SHORT EXERCISE A
Output, without any change, the rows starting with the line that contains "red trapezoid at (690, 386): moved 5 px down" and going on through the line that contains "orange diamond at".

PASSAGE TO READ
[start]
I know this sounds ridiculous but October seemed to be the month where retailers were determined to drive business away. Maybe it is just me but with third quarter economic growth just 2%, I’d think more businesses would be doing everything they could to get more customers. Frankly, I think many businesses are trying but something is clearly getting lost in the translation between owners and the front line customer service people. Here are a few examples.
My wife and I were out on a Saturday evening. It was about 5:40 PM and I called a new restaurant to ask if they had a 6:00 o’clock table. The person on the other end of the phone said she didn’t know how crowded it would be . . . they were expecting a lot of people very soon. She basically discouraged us from coming. They are new and I have never seen them that busy. Besides, this is fairly early dining on a Saturday. It was on the way home so we just swung by . . . they were half empty! We had a nice dinner but I still wonder what was going through her mind when she answered the phone?
The same weekend (on Sunday) we stopped by a local garden center. We had a coupon and were told it wasn’t good until Monday (it was in the fine print which I will admit that I rarely read). Ordinarily, I’d just say “OK” but the person went on to tell me I wasn’t the first customer to ask and that management knew everyone would want to use the coupon that weekend and decided it was better to say “no”. She then further proceeded to explain how they couldn’t take a $5.00 coupon a day early without reprogramming the computer system and how much work that would have been. I shook my head, made a $2 purchase (because it was something my four year old had selected and I didn’t want to disappoint him) and left $30 worth of flowers behind. I’m not sure why the employee felt she had to explain so much but I just couldn’t bring myself to patronize a business that intentionally made a decision which was adverse to the customer. I bought the flowers at a different garden center on the way home.
[end]
DATA TO USE
[start]
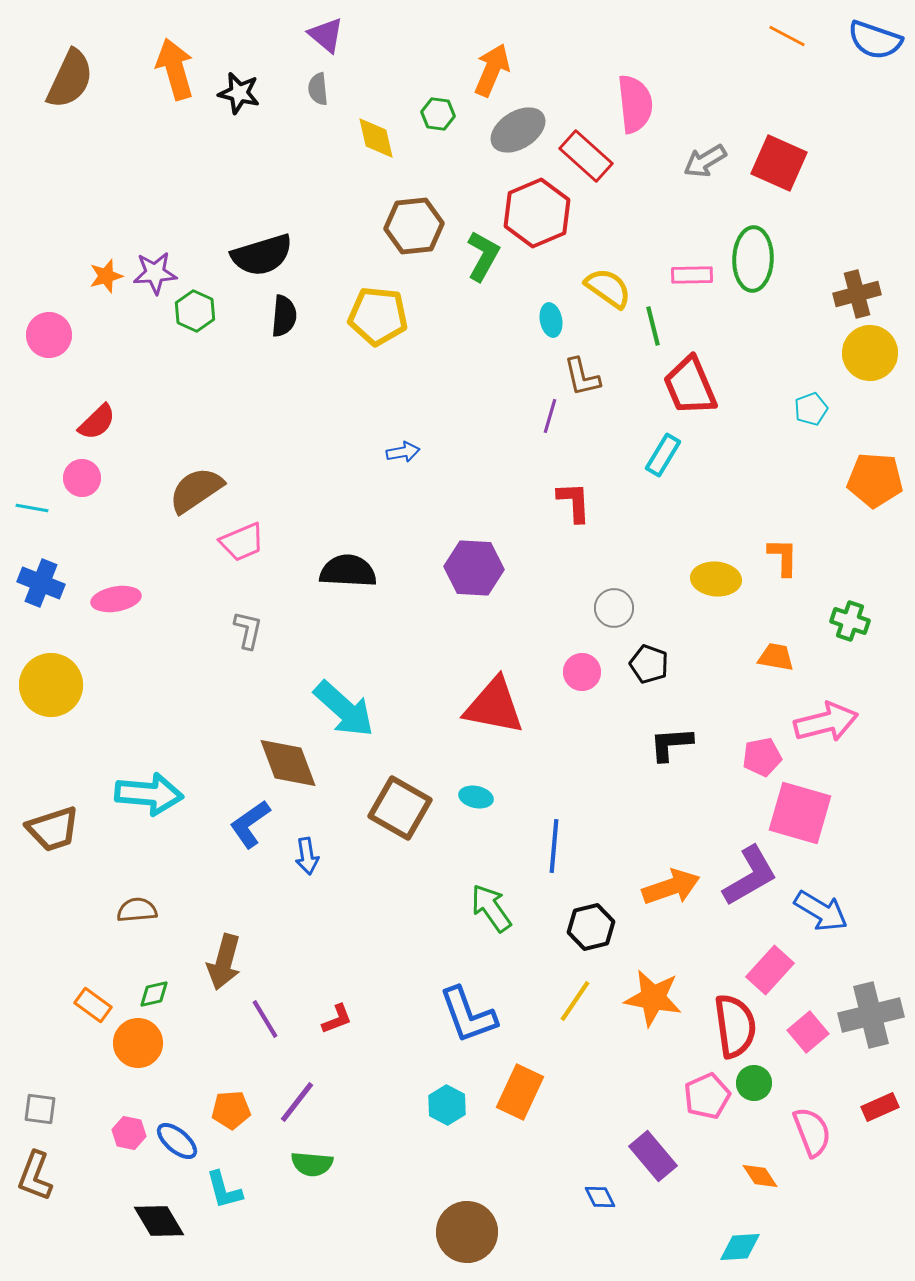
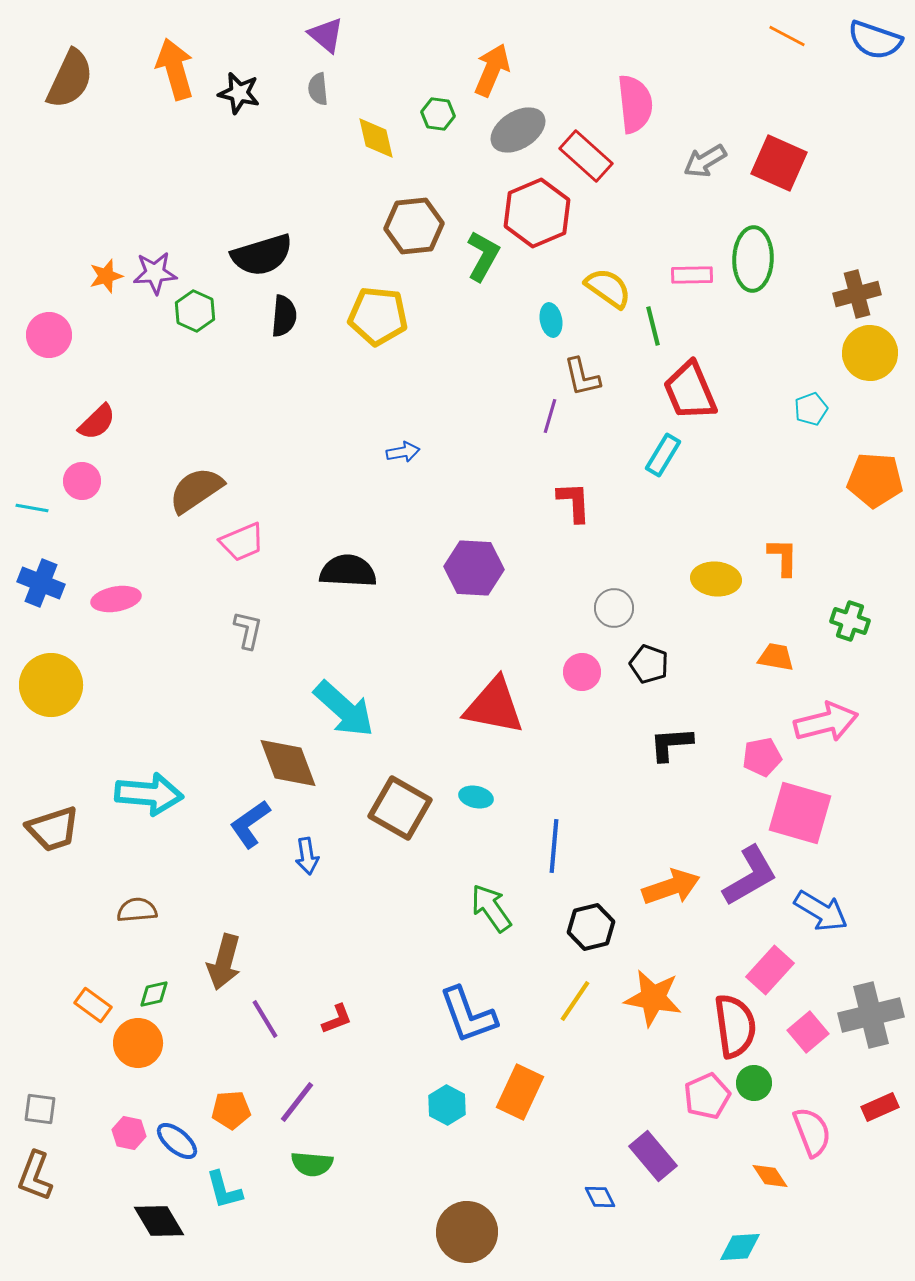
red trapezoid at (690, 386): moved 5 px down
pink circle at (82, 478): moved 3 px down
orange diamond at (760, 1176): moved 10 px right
[end]
[start]
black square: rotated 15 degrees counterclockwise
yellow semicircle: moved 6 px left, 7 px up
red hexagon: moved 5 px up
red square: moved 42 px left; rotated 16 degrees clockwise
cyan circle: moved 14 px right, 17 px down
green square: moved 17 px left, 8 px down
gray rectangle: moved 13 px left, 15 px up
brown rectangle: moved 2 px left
[end]
SHORT EXERCISE B
Pick up the piece on retail customer service after its final sentence and keep writing it.

FINAL RESULT A
red trapezoid at (690, 386): moved 5 px down
pink circle at (82, 478): moved 3 px down
orange diamond at (760, 1176): moved 10 px right

FINAL RESULT B
A local personal services company sent me an email offering a discount on a punch card. I don’t frequent them very often (which they actually mentioned in the email – they were trying to get me in the door more frequently). It was a nice email and a good offer so I decided that I’d stop in and buy the card the next time I was in the area. In theory, this is great for the business. They get cash up front and the card in my wallet is a constant reminder that I should patronize them (especially since I‘ve already paid for services). I stopped in to buy it. The person at the front desk said he had heard something about the email but didn’t really know the specifics of the deal. He suggested I go home, print the email and bring it back so he could honor it. Unbelievable. The owner sent out an email, actually got me to stop by with cash in my pocket, and the guy at the front desk turned me away. I’d still go there – but just haven’t been back. Shouldn’t they have taken my money when I offered it to them?
So, what’s the point? Make sure you understand how the people who interact with customers (or potential customers) are behaving. Are they doing everything possible to win business or acting like the people I mentioned above. Big companies “secret shop” their own stores. They do this for a reason. Are you driving business away?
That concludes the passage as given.